When the Soviet Union dissolved, the system collapsed with it. A frantic, lawless overfishing followed, pushing the wild sturgeon to the brink of extinction. Prices shot up and the UN stepped in, effectively banning the trade of wild caviar and leaving a vacuum that the market was only too happy to fill.

By the early 2000s, while European producers were experimenting with aquaculture, the Chinese were building vast state-of-the-art sturgeon farms. Today, China produces roughly 65 per cent of the world’s caviar supply, housing over half a million sturgeon in conditions of such clinical consistency that the old Caspian fishermen would find it unrecognisable.

I saw this modern machinery up close earlier this year at the production facilities of Kaviari in Paris. One of the most respected names in the business, its supply chain now runs substantially through China. Farming, they remind me, is not a synonym for ease. It still takes three years to sex a sturgeon and another decade, at the very least, for it to mature. Extraction and salting still require expertise and judgement, but the process is no longer governed by the whims of the sea.

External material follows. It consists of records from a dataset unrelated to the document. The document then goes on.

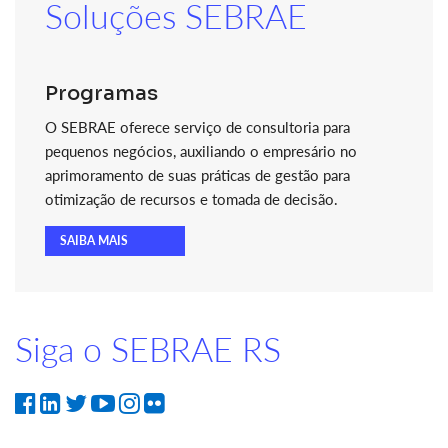
Soluções SEBRAE
Programas
O SEBRAE oferece serviço de consultoria para
pequenos negócios, auxiliando o empresário no
aprimoramento de suas práticas de gestão para
otimização de recursos e tomada de decisão.
SAIBA MAIS
Siga o SEBRAE RS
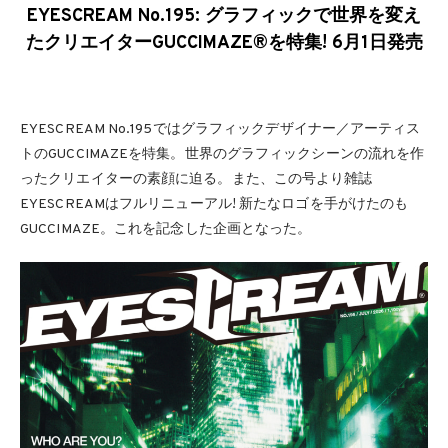
EYESCREAM No.195: グラフィックで世界を変え
たクリエイターGUCCIMAZE®を特集! 6月1日発売
EYESCREAM No.195ではグラフィックデザイナー／アーティス
トのGUCCIMAZEを特集。世界のグラフィックシーンの流れを作
ったクリエイターの素顔に迫る。また、この号より雑誌
EYESCREAMはフルリニューアル! 新たなロゴを手がけたのも
GUCCIMAZE。これを記念した企画となった。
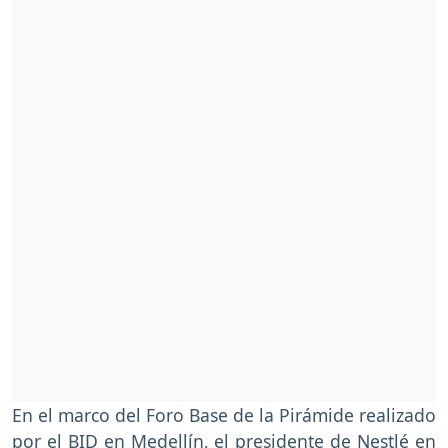
En el marco del Foro Base de la Pirámide realizado
por el BID en Medellín, el presidente de Nestlé en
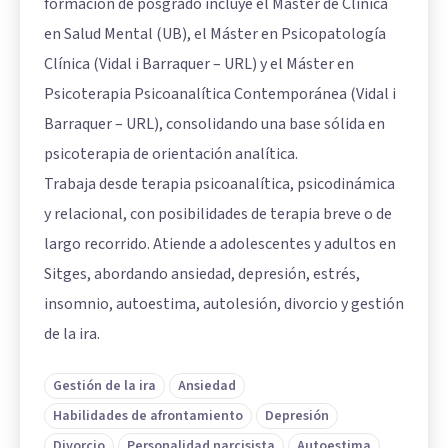
formación de posgrado incluye el Máster de Clínica
en Salud Mental (UB), el Máster en Psicopatología
Clínica (Vidal i Barraquer – URL) y el Máster en
Psicoterapia Psicoanalítica Contemporánea (Vidal i
Barraquer – URL), consolidando una base sólida en
psicoterapia de orientación analítica.
Trabaja desde terapia psicoanalítica, psicodinámica
y relacional, con posibilidades de terapia breve o de
largo recorrido. Atiende a adolescentes y adultos en
Sitges, abordando ansiedad, depresión, estrés,
insomnio, autoestima, autolesión, divorcio y gestión
de la ira.
Gestión de la ira
Ansiedad
Habilidades de afrontamiento
Depresión
Divorcio
Personalidad narcisista
Autoestima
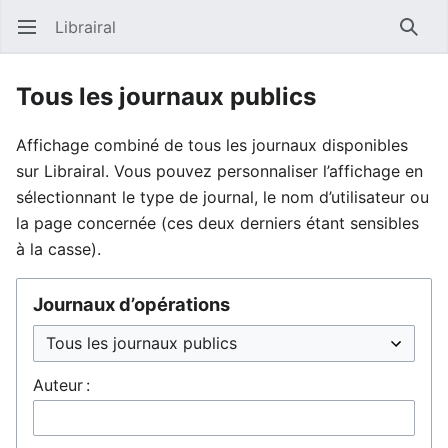
Librairal
Ouvrir le menu principal
Reche
Tous les journaux publics
Affichage combiné de tous les journaux disponibles
sur Librairal. Vous pouvez personnaliser l’affichage en
sélectionnant le type de journal, le nom d’utilisateur ou
la page concernée (ces deux derniers étant sensibles
à la casse).
Journaux d’opérations
Auteur :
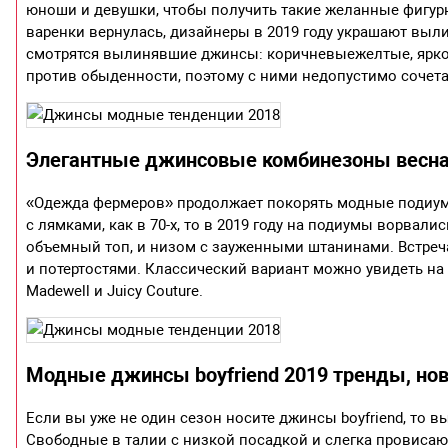
юноши и девушки, чтобы получить такие желанные фигур
варенки вернулась, дизайнеры в 2019 году украшают вы
смотрятся вылинявшие джинсы: коричневыежелтые, ярко
против обыденности, поэтому с ними недопустимо сочета
Элегантные джинсовые комбинезоны весна
«Одежда фермеров» продолжает покорять модные подиум
с лямками, как в 70-х, то в 2019 году на подиумы ворва
объемный топ, и низом с зауженными штанинами. Встреч
и потертостями. Классический вариант можно увидеть на
Madewell и Juicy Couture.
Модные джинсы boyfriend 2019 тренды, нов
Если вы уже не один сезон носите джинсы boyfriend, то в
Свободные в талии с низкой посадкой и слегка провисаю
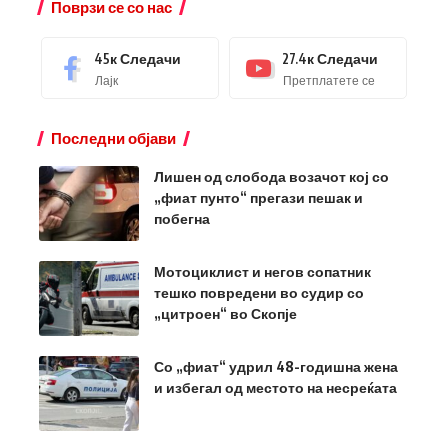
Поврзи се со нас
45к
Следачи
27.4к
Следачи
Лајк
Претплатете се
Последни објави
Лишен од слобода возачот кој со
„фиат пунто“ прегази пешак и
побегна
Мотоциклист и негов сопатник
тешко повредени во судир со
„цитроен“ во Скопје
Со „фиат“ удрил 48-годишна жена
и избегал од местото на несреќата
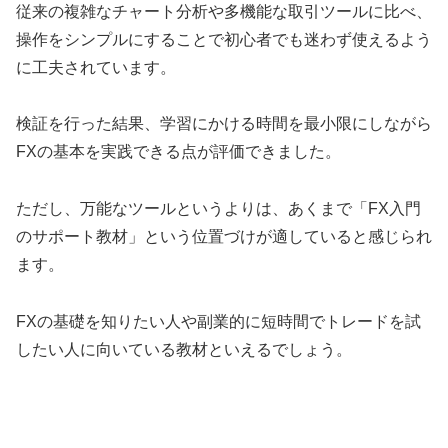
従来の複雑なチャート分析や多機能な取引ツールに比べ、
操作をシンプルにすることで初心者でも迷わず使えるよう
に工夫されています。
検証を行った結果、学習にかける時間を最小限にしながら
FXの基本を実践できる点が評価できました。
ただし、万能なツールというよりは、あくまで「FX入門
のサポート教材」という位置づけが適していると感じられ
ます。
FXの基礎を知りたい人や副業的に短時間でトレードを試
したい人に向いている教材といえるでしょう。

More caviar is produced today than at any point in history. And for the consumer, the effect is simple. The product is better, more consistent, and significantly cheaper. Not cheap, of course: a 30-gram tin of Kaviari’s Sevruga will still set you back around ₹8,000 in Mumbai. But it is cheaper relative to its own mythology. It has moved from being unattainable to merely indulgent. And that is an important distinction.

This shift in price has turned caviar into a kind of cultural shorthand. On the modern table, the arrival of a tin elicits little more than a casual shrug and an instinctive search for better lighting. In India, the transformation is especially stark: caviar has entered the arsenal of every restaurateur signalling ambition and every high-end wedding caterer whose clients now view a caviar station as the natural successor to the live chaat counter. “The demand for caviar is definitely on the rise,” agrees Varun Totlani, chef at Paradox and Masque. “Some guests who travel and already enjoy it are excited to see it on menus, others are simply curious to try it for the first time. The fact that our caviar brunch has been the most successful of the four we have hosted at Paradox says a lot.”

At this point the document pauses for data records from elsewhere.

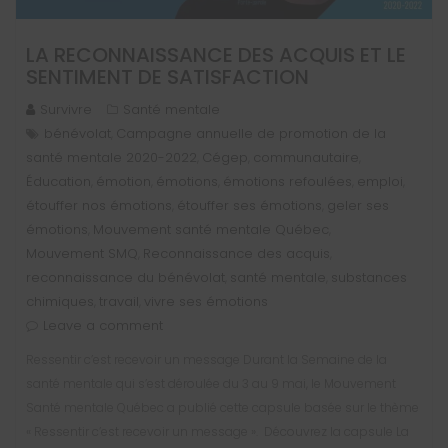
LA RECONNAISSANCE DES ACQUIS ET LE
SENTIMENT DE SATISFACTION
Survivre
Santé mentale
bénévolat
Campagne annuelle de promotion de la
,
santé mentale 2020-2022
Cégep
communautaire
,
,
,
Éducation
émotion
émotions
émotions refoulées
emploi
,
,
,
,
,
étouffer nos émotions
étouffer ses émotions
geler ses
,
,
émotions
Mouvement santé mentale Québec
,
,
Mouvement SMQ
Reconnaissance des acquis
,
,
reconnaissance du bénévolat
santé mentale
substances
,
,
chimiques
travail
vivre ses émotions
,
,
Leave a comment
Ressentir c’est recevoir un message Durant la Semaine de la
santé mentale qui s’est déroulée du 3 au 9 mai, le Mouvement
Santé mentale Québec a publié cette capsule basée sur le thème
« Ressentir c’est recevoir un message ». Découvrez la capsule La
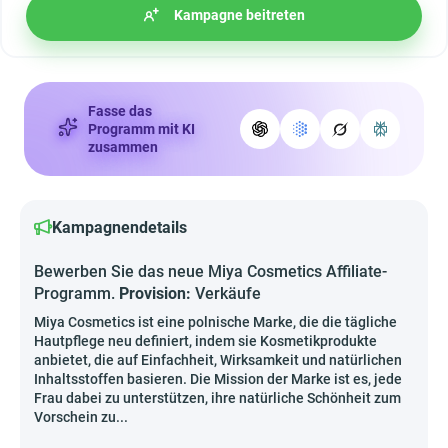
Kampagne beitreten
Fasse das
Programm mit KI
zusammen
Kampagnendetails
Bewerben Sie das neue Miya Cosmetics Affiliate-
Programm.
Provision:
Verkäufe
Miya Cosmetics ist eine polnische Marke, die die tägliche
Hautpflege neu definiert, indem sie Kosmetikprodukte
anbietet, die auf Einfachheit, Wirksamkeit und natürlichen
Inhaltsstoffen basieren. Die Mission der Marke ist es, jede
Frau dabei zu unterstützen, ihre natürliche Schönheit zum
Vorschein zu...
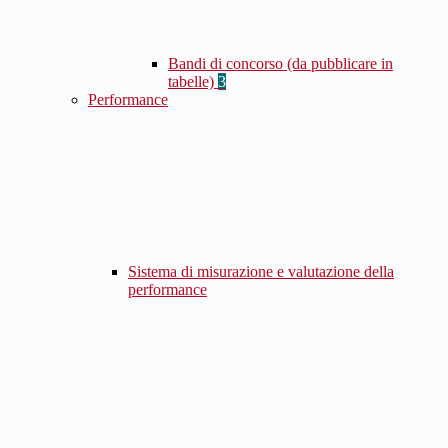
Bandi di concorso (da pubblicare in
tabelle)
3
Performance
Sistema di misurazione e valutazione della
performance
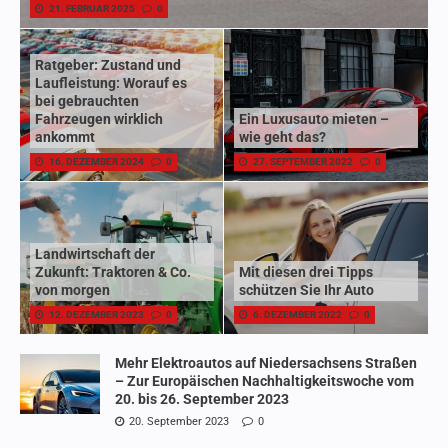
21. FEBRUAR 2025
0
Ratgeber: Zustand und
Laufleistung: Worauf es
bei gebrauchten
Fahrzeugen wirklich
Ein Luxusauto mieten –
ankommt
wie geht das?
16. DEZEMBER 2024
0
27. SEPTEMBER 2022
0
Landwirtschaft der
Zukunft: Traktoren & Co.
Mit diesen drei Tipps
von morgen
schützen Sie Ihr Auto
12. DEZEMBER 2023
0
6. DEZEMBER 2022
0
Mehr Elektroautos auf Niedersachsens Straßen
– Zur Europäischen Nachhaltigkeitswoche vom
20. bis 26. September 2023
20. September 2023
0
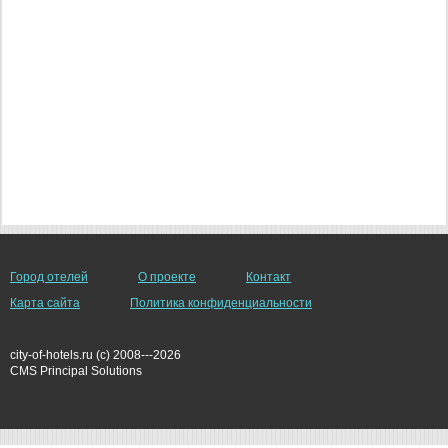
Город отелей
О проекте
Контакт
Карта сайта
Политика конфиденциальности
city-of-hotels.ru (c) 2008---2026
СMS Principal Solutions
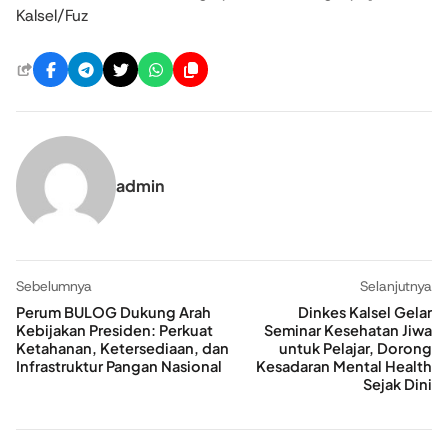
Kalsel/Fuz
admin
Sebelumnya
Selanjutnya
Perum BULOG Dukung Arah
Dinkes Kalsel Gelar
Kebijakan Presiden: Perkuat
Seminar Kesehatan Jiwa
Ketahanan, Ketersediaan, dan
untuk Pelajar, Dorong
Infrastruktur Pangan Nasional
Kesadaran Mental Health
Sejak Dini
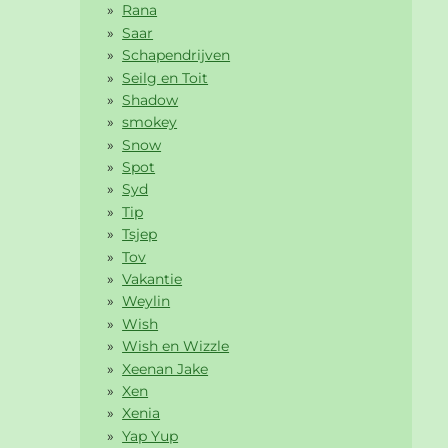
Rana
Saar
Schapendrijven
Seilg en Toit
Shadow
smokey
Snow
Spot
Syd
Tip
Tsjep
Tov
Vakantie
Weylin
Wish
Wish en Wizzle
Xeenan Jake
Xen
Xenia
Yap Yup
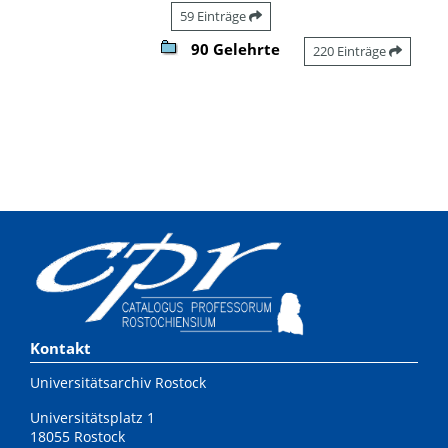
59 Einträge
90 Gelehrte
220 Einträge
Kontakt
Universitätsarchiv Rostock
Universitätsplatz 1
18055 Rostock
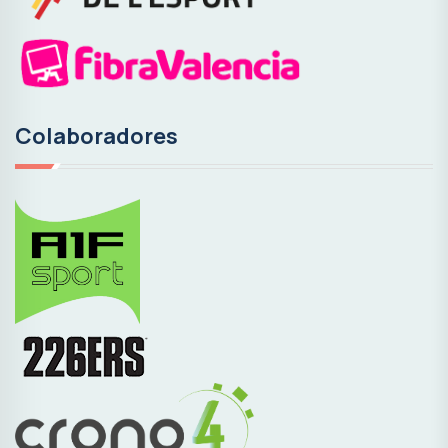
Colaboradores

Not everyone is convinced that this is progress. Gaggan Anand once told me, with weary irritation, that “any fool can open a can”. He is not wrong. Caviar requires no heat, no knife skills, and no particular finesse. It is, in many ways, the most efficient shortcut to luxury available to a chef. Chef Himanshu Saini has gone further, banning what he calls the ‘lazy luxury’ of caviar and truffles from his menus altogether.

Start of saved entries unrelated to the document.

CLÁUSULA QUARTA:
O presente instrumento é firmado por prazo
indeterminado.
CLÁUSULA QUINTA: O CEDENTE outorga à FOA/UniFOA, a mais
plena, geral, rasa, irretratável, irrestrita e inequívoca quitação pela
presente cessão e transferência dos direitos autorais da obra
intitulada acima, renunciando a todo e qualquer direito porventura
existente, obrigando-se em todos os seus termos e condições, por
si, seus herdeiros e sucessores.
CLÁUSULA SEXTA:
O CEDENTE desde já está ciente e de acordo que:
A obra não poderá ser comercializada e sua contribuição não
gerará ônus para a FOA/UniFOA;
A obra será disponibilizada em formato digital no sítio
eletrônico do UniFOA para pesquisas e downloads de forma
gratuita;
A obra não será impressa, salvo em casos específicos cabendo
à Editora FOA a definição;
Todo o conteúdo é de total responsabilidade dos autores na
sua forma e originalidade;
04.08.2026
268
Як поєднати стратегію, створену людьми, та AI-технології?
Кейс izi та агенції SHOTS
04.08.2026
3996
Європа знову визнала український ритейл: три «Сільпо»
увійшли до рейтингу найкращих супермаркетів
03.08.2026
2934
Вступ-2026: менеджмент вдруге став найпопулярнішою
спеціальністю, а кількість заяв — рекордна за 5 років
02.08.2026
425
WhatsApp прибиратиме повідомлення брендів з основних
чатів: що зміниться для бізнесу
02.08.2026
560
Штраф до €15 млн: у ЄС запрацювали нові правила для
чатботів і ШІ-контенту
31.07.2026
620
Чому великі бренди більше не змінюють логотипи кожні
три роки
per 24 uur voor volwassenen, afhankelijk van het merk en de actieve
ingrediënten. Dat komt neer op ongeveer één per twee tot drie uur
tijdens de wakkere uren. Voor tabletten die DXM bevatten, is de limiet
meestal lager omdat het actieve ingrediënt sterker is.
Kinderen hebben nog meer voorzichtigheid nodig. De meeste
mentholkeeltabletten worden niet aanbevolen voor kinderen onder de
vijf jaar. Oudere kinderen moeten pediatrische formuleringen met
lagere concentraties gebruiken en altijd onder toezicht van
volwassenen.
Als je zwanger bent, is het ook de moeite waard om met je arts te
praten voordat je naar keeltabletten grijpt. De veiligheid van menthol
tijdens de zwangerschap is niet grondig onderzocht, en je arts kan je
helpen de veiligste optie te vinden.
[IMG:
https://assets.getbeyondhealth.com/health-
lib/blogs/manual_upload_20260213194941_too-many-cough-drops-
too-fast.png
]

And yet, the market has made its choice. Caviar is ubiquitous on modern menus the world over. In the past six months alone, I have been served beluga caviar on a tandoori kulcha in London, watched it disappear into a Peking duck roll in Singapore, and seen it spooned over wood-fired Neapolitan pizza in Dubai. On some menus it even appears as an optional add-on, listed as casually as an extra condiment (which, increasingly, it is).

This is the inevitable trajectory of the luxury ingredient. Champagne became something sprayed, not savoured. Truffles became fries and then everything else. Each transformation keeps the taste intact but quietly empties it of meaning. What was once rare becomes replicable, until eventually what you are consuming is not the ingredient but the idea of the ingredient.

There was a time when the tin arrived on ice, when the spoon was mother of pearl because metal would corrupt the flavour, and when spreading a measured layer of kaluga on buttered melba was an act that told you something about the caviar. Today, the same tin tells you something about the room. Rooms matter, and so does the pleasure of being in the right one. But it is a different thing from what caviar used to be.

And occasionally when someone offers me a bump from their wrist and asks me to lick it, I find myself wondering whether the Iranian fisherman ever had this in mind.

He almost certainly did not.

But I lick it anyway. One must keep up.